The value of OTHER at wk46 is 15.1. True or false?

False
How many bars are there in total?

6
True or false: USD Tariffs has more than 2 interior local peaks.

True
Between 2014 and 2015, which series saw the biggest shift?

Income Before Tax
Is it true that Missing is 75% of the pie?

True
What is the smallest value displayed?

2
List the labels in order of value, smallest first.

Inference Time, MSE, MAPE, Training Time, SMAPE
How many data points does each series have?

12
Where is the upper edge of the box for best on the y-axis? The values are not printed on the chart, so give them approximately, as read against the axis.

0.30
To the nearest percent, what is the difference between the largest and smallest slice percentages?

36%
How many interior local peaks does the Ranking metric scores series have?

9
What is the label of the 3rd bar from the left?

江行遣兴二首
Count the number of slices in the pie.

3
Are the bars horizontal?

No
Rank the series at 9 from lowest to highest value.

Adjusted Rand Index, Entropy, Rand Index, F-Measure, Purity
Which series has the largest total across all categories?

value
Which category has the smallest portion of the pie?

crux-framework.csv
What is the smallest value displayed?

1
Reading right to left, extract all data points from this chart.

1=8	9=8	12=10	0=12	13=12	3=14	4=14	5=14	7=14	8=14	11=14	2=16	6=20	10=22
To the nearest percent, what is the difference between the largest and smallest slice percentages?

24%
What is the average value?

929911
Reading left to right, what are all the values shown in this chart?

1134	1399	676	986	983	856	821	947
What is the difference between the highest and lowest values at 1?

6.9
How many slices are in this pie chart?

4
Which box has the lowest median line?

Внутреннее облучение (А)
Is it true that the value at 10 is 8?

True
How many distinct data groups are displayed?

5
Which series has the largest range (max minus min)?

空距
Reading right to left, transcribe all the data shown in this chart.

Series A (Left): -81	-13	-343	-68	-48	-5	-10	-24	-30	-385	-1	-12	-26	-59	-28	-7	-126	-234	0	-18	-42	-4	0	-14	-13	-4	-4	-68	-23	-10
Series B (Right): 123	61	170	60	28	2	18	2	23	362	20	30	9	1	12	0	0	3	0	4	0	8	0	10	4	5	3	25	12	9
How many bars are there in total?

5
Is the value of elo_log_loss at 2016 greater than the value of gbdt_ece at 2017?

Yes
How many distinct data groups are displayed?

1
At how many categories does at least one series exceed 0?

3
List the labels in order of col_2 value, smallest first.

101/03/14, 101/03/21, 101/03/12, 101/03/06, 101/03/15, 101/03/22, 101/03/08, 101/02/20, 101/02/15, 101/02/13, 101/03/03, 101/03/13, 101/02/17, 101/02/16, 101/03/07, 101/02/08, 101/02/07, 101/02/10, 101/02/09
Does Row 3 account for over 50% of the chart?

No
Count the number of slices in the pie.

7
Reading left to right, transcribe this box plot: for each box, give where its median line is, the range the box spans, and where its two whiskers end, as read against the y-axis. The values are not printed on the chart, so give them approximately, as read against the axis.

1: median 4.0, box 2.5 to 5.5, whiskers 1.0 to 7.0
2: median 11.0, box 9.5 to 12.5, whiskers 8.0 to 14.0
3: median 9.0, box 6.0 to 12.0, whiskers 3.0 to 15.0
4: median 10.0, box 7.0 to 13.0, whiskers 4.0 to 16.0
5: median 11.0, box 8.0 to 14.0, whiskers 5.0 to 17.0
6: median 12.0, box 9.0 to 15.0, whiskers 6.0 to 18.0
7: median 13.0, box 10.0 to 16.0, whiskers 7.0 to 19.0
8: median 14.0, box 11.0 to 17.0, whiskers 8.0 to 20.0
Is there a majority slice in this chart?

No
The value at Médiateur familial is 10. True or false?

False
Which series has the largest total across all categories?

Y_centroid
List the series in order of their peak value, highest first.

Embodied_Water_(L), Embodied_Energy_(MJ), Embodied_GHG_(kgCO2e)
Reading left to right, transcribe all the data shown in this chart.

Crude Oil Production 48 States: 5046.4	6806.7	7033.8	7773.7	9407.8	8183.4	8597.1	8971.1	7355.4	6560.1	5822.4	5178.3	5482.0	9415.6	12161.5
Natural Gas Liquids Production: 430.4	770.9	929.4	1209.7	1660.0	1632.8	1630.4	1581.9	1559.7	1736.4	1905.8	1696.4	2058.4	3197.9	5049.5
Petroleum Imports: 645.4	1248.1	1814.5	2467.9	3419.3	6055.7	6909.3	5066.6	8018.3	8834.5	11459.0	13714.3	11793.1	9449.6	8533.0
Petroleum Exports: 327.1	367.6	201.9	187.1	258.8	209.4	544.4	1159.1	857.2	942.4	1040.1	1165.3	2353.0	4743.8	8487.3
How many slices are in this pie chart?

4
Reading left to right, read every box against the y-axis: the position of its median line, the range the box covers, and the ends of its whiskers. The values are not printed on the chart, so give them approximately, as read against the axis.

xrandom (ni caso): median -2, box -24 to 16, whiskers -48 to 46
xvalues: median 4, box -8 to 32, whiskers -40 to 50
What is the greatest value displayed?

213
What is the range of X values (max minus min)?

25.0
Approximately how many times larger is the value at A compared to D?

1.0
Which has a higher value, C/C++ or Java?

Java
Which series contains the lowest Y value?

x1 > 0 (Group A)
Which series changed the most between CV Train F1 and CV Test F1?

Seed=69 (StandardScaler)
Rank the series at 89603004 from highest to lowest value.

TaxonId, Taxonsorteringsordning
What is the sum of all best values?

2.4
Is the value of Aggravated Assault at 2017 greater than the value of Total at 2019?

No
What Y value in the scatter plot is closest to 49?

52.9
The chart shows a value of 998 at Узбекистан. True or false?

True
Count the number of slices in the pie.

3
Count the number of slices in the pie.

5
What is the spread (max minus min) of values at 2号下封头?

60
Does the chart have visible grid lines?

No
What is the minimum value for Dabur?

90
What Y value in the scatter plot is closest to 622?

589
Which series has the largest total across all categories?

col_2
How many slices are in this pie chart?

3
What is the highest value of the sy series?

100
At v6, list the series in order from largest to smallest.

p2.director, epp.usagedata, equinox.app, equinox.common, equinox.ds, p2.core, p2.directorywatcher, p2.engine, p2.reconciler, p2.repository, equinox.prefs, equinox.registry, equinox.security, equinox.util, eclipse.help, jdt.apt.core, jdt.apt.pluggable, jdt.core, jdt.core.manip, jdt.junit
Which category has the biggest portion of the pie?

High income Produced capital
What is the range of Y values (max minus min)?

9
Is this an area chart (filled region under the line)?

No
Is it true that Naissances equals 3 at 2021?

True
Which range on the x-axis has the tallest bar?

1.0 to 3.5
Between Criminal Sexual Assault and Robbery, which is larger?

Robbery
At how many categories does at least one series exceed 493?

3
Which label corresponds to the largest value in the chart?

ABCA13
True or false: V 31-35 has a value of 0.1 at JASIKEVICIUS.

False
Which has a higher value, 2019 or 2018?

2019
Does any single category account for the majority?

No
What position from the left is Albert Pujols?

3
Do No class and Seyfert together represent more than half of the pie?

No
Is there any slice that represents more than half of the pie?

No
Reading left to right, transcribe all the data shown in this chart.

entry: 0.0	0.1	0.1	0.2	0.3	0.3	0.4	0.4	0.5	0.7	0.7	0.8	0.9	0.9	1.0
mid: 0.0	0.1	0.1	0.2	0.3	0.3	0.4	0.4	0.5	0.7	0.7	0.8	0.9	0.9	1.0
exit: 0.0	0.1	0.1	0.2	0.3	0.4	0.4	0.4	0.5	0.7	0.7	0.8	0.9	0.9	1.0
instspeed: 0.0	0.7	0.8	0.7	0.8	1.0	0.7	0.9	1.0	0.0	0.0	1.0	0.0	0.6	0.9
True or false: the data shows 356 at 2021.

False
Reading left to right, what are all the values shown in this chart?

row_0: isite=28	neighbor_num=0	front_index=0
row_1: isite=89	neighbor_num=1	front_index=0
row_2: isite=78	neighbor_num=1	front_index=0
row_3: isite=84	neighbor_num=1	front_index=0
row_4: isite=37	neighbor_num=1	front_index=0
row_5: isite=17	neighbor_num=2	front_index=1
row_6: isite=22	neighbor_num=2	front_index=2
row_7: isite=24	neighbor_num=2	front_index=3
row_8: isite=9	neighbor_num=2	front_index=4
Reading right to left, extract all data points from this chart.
######
### Task description
Arrange the lines, from the first one through the line containing "Where is the", as a Markdown table with the columns Row and Line, leaving out blank lines.

### Task output
| Row | Line |
|---|---|
| 1 | The value of OTHER at wk46 is 15.1. True or false? |
| 2 | False |
| 3 | How many bars are there in total? |
| 4 | 6 |
| 5 | True or false: USD Tariffs has more than 2 interior local peaks. |
| 6 | True |
| 7 | Between 2014 and 2015, which series saw the biggest shift? |
| 8 | Income Before Tax |
| 9 | Is it true that Missing is 75% of the pie? |
| 10 | True |
| 11 | What is the smallest value displayed? |
| 12 | 2 |
| 13 | List the labels in order of value, smallest first. |
| 14 | Inference Time, MSE, MAPE, Training Time, SMAPE |
| 15 | How many data points does each series have? |
| 16 | 12 |
| 17 | Where is the upper edge of the box for best on the y-axis? The values are not printed on the chart, so give them approximately, as read against the axis. |